Talk of Apple entering the automobile market with its own set of electric cars started back in February, and it’s believed that 200 people are working on the project.

Rumours of Apple entering the television market have been around for years and Icahn believes the company will start selling 55-inch and 65-inch ultra high definition television sets by 2016. The sets, he believes, will be sold at an average price of $1,500.

As for cars, he believes that it’s a good time for Apple to enter the industry as the technology behind self-driving cars continues to improve.

As autonomous driving would release drivers’ attention from the activity of driving and navigating, and perhaps even increase the time people actually want to spend inside a car, both an automobile and the services provided therein become even more strategically compelling.
While Apple currently addresses this market with CarPlay, it seems logical that Apple would view the car itself as a (sic) the ultimate mobile device to which it could bring its peerless track record of marrying superior industrial design with software and services, along with its globally admired brand, and offer consumers an overall automobile experience that not only changes the world but also adds a robust vertical to the Apple ecosystem.
And for Apple, the car market is more than big enough to “move the needle” significantly, even as the world’s largest company.
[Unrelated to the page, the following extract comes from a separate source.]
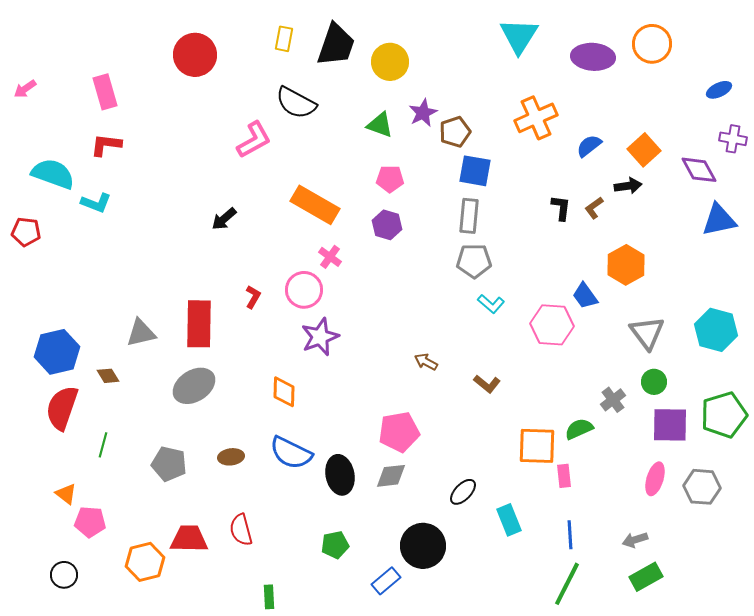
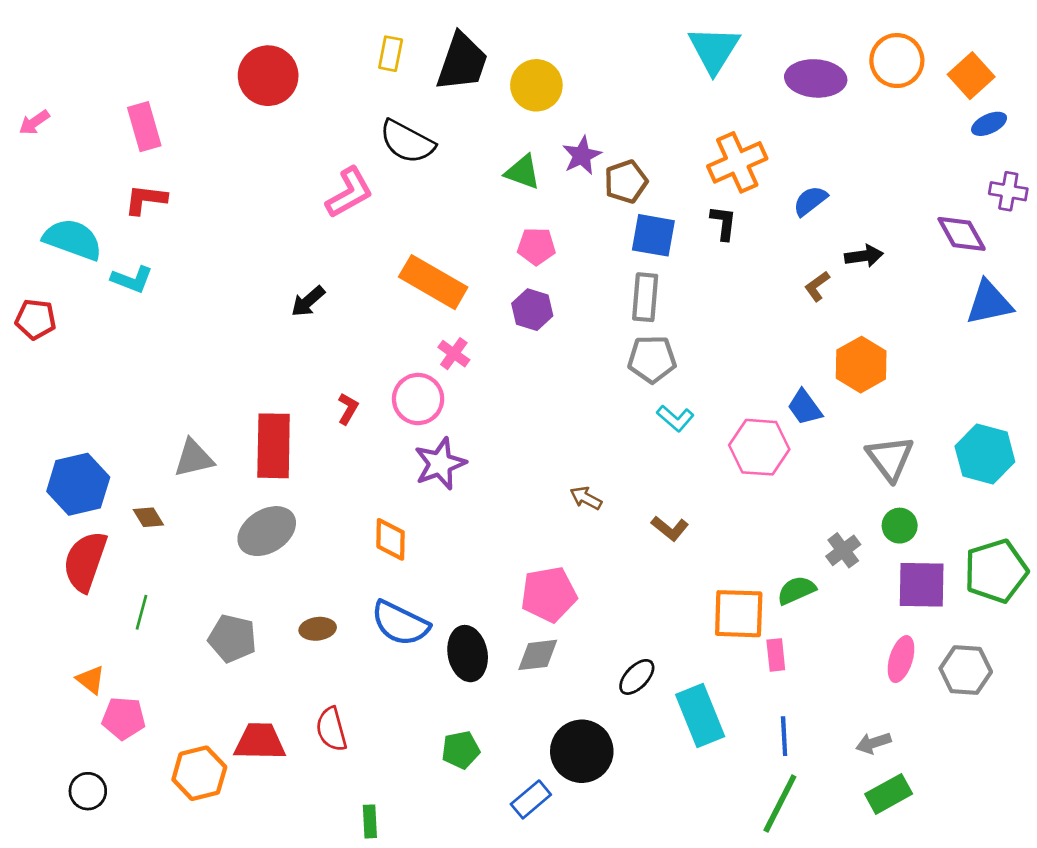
orange square: (644, 150) -> (971, 76), moved
black L-shape: (561, 208) -> (724, 223), moved
cyan rectangle: (509, 520) -> (700, 715), size x1.4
Apple Event Smartwatches was one of the of the new industries Apple recently entered. Source: Eric Risberg/Press Association Images

Icahn’s letter to Cook was in relation to Apple’s share price and how he believes the company is currently undervalued at $1 trillion.

He praised Cook and Apple’s management team for “impressive operational performance and growth… despite several foreign exchange headwinds and massive growth in investment (in both R&D and SG&A), the company will still grow earnings by 40% this year, according to our forecast.”
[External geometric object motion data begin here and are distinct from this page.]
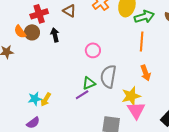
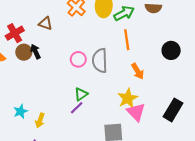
brown circle: (32, 32) -> (24, 52), moved
gray semicircle: (108, 76) -> (100, 61), moved
cyan star: (35, 99) -> (21, 111), moved

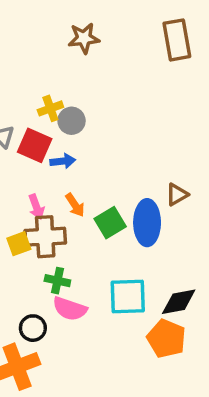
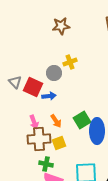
yellow cross: (50, 108) -> (70, 62), moved
green square: (110, 223) -> (82, 120), moved
yellow square: (19, 244) -> (59, 143), moved

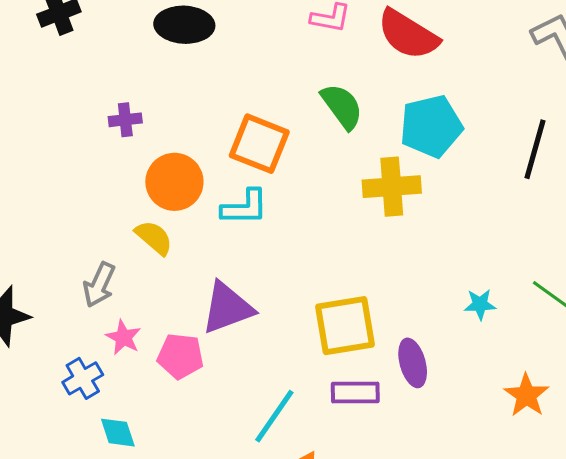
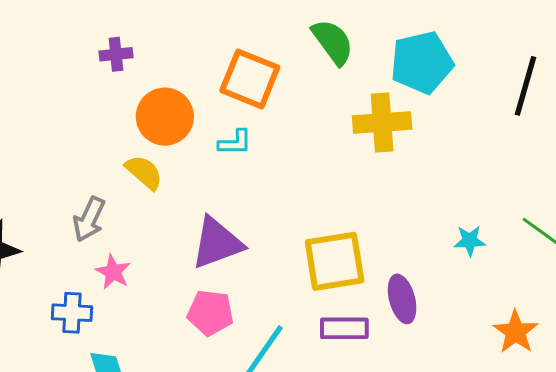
cyan L-shape: (245, 207) -> (235, 142), size x0.7
pink pentagon: (180, 356) -> (210, 313), moved
blue cross: (83, 378) -> (72, 313), turned 33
He believes that shares should be worth $240 now instead of its current value of $130.04. If shares reached this value, it would mean Apple would be worth nearly $1.5 trillion.

“It is our belief that large institutional investors, Wall Street analysts and the news media alike continue to misunderstand Apple… Collectively, these failures have caused Apple’s earnings multiple to stay irrationally discounted, in our view,” said Icahn in his letter.

Apple has clearly demonstrated a track record of excellence and success when entering new categories.  We expect this to continue with the Apple Watch, the television, and the car, and the world will look back on today’s undervaluation as a fascinating example of market inefficiency (and likewise on our valuation at 18x earnings per share as conservative).